____ PASSAGE FOR REVIEW

Movement, image, projection, suggestion
Nash & Brandon rooms, ICA, The Mall, London SW1

Hybrid (1997)

In the common or garden centre humanity and botany collide. Strange fruits flower.
n. & a. 1. offspring of two animals or plants of different species or varieties: person of mixed origins; thing composed of incongruous elements, esp. word with parts taken from different languages. 2. bred as hybrid from different species or varieties.

Created and premiered at Jacksons Lane Arts centre, London.
Toured: Alsager, Glastonbury Dance Festival, Neuesteater - Munich, ICA-London.
Five Performers. Dance. Music (Daniel Biro). Film. Costume.
Dolly Boom Wrap Cut (1996)
Camera, Speed, Action!
Celebrating the Centenary of Cinema in 1996 this 'witty, well observed interpretation of a film crew on a busy shoot captures the moves of motion picture making in this highly accessible dance piece'. Maggie Pinhorn, Alternative Arts. Commissioned for the Westminster Summer Dance Festival.
Toured extensively from Epsom Playhouse, Portsmouth Festival, Guernsey Street Arts Festival, Glastonbury Dance Festival,
to many Westminster schools and London Theatre venues.
Four Performers.Dance.Music (Malcolm Boyle). Props.
It's a Wonderful Life (1996) a Waltzing Christmastime Performance Installation at Marylebone Station, London supported by the Arts Council, Westminster.
Desert (1995)

Four Mad Dog Englishwomen Go Out in the Midday Sun
Caught in the divide between night and day, earth and sky, these nomads are propelled into a labyrinth of dream and distortion, memory and mirage by the vast hot foreign vista that is Desert.
Time and space suspended, past and future merge into an endless enveloping presence, revealing surprise; our just desserts.
Created with support from the London Arts Board.
Premiered at The Place, London and toured Turtle Key Arts Centre, Luton College
Four Performers.Dance.Music (Daniel Biro). Film.
Come on in, its lovely (1993)
An outdoor dance installation commissioned by Westminster City Council performed at alfresco sites in the City.
Four Performers. Dance. Music (Malcolm Boyle). Objects, Props. Costume.
Beauty and the Beast (1992)

A tale of love and obsession
A look into the mirror to face the myths that make this timeless fairy tale and to see reflected contemporary notions of beauty and horror. Truly a tale about love.
Premiered at the Steiner Theatre, London and toured Hammersmith Palais,
Chats Palace, Tom Allen Centre, Turtle Key Arts Centre.

________

### WORK ITEM
Carry on the list of dance works from the point where it ends.

____ DATA PROVIDED

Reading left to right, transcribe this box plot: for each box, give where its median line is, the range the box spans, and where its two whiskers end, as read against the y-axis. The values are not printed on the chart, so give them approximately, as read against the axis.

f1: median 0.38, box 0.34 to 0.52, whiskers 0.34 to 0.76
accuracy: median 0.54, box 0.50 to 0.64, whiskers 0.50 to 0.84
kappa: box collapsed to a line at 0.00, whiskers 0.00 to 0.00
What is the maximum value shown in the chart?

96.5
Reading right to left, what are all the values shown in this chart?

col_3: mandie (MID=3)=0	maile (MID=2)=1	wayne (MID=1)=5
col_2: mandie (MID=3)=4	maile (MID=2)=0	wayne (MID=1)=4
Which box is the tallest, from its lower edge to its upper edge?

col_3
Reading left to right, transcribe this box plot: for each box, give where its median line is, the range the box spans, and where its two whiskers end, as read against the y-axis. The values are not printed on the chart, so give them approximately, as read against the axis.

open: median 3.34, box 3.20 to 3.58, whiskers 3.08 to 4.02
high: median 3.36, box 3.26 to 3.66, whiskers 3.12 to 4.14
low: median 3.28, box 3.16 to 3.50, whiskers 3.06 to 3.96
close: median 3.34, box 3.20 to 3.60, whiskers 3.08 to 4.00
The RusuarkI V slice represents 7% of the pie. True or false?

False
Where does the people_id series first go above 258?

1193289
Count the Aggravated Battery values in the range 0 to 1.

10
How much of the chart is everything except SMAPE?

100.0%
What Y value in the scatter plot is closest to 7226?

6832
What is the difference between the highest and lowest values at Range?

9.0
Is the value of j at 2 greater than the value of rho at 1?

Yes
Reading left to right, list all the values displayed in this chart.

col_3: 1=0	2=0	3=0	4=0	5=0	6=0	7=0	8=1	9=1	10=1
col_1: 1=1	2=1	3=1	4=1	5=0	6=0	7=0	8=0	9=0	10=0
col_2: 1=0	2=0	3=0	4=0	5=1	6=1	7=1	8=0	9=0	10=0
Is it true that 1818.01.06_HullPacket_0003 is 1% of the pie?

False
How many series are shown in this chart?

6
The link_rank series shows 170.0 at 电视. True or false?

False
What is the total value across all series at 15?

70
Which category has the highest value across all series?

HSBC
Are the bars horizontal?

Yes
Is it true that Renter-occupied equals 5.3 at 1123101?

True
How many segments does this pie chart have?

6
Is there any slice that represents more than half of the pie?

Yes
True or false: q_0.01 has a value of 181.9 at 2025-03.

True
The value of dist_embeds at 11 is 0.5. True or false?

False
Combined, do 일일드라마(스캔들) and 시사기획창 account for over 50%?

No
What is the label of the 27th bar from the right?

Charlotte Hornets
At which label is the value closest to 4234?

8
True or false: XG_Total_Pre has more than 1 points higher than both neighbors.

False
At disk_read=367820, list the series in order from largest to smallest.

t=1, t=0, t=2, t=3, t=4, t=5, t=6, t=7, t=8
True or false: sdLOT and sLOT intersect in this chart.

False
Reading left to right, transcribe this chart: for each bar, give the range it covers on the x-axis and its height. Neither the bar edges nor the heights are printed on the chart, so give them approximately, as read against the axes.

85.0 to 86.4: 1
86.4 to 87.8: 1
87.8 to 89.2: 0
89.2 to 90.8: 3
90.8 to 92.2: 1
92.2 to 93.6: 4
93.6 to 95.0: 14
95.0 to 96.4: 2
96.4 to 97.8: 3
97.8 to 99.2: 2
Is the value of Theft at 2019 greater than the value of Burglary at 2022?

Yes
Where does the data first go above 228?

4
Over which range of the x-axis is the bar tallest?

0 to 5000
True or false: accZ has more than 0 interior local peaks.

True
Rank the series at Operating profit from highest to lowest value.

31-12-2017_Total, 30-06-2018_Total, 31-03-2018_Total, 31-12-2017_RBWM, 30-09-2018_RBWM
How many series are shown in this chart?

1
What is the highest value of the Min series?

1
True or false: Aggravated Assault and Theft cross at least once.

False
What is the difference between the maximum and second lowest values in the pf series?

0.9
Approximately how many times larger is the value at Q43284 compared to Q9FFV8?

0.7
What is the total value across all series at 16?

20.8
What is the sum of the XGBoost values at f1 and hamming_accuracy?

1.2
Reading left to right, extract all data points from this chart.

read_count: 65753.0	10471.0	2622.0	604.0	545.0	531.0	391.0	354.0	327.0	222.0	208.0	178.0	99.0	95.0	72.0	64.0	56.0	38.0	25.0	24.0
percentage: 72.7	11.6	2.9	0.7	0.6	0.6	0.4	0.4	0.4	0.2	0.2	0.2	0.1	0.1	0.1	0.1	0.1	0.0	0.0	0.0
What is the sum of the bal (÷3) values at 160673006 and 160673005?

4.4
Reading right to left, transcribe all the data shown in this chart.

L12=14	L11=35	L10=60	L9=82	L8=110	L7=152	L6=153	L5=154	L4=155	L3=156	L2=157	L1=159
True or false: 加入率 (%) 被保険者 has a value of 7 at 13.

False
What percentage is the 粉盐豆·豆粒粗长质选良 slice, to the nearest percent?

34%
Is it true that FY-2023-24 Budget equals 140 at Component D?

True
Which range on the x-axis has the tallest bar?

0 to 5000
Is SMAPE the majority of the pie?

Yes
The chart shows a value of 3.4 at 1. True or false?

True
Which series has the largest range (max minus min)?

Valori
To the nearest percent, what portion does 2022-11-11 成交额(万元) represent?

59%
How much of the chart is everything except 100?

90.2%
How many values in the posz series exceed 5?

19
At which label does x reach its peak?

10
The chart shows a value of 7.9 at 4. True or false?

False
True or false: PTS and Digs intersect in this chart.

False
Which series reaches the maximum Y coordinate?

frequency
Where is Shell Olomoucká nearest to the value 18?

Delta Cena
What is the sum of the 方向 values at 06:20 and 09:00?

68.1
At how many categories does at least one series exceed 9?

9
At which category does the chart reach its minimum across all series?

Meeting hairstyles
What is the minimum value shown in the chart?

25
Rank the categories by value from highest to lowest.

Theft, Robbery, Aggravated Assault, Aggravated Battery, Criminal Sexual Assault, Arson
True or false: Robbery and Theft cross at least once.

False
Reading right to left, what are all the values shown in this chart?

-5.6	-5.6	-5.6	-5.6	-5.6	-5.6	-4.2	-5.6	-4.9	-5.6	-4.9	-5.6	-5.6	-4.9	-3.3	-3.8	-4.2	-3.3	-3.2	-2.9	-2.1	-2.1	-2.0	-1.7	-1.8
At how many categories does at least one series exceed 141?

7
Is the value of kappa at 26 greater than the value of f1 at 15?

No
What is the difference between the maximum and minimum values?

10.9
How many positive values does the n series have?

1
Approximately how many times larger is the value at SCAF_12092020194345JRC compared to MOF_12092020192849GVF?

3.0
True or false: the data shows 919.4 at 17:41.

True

________

### RESULT
Four Performers.Dance.Music (Daniel Biro). Set and Costume.
Soho Square (1991)
A dance theatre work sited in a grassy square in the heart of LondonS a place where paths cross, where separate worlds both real and imaginary converge. Characters and forms overlap in a dynamic and visually rich display.
Premiered at Chisenhale dance Space, London as part of the New Choreographers II Festival, London, and toured The Place, The Studio Theatre, Soho Square, Maltings Arts Centre, St.Albans.
Five Performers. Dance.Music (Daniel Biro). Projected Visuals (Ashley Potter).
"at the still point of the turning world" (1990)

A meditation on the infinite spiral, the essence of motion, the endless momentum of movement in time.
"simple, natural movements built from within, generated strong shapes and organically created patterns. Even in its most complex moments, the piece retained a spontaneity that reaffirmed its improvisational basis. Here the rigour of ensemble work was fruitfully married to an inventive and imaginative concept. Jane Turner's choreographyS revealed a capacity to give vivid and concrete embodiment to an abstract idea." Patrick Campbell, MTD Journal of the Performing Arts.
Does the world turn us or do we turn the world?
Created in residency at Morley College, London and toured The Place, The Steiner Theatre, Maltings Arts Centre. Four Performers.Dance.Music (Daniel Biro). Projected Visuals
As an integral part of its creative performance programme, the Company has initiated multiple projects that build bridges between professionals and enthusiasts, artists and organisations, via education, community and cross-arts collaborations.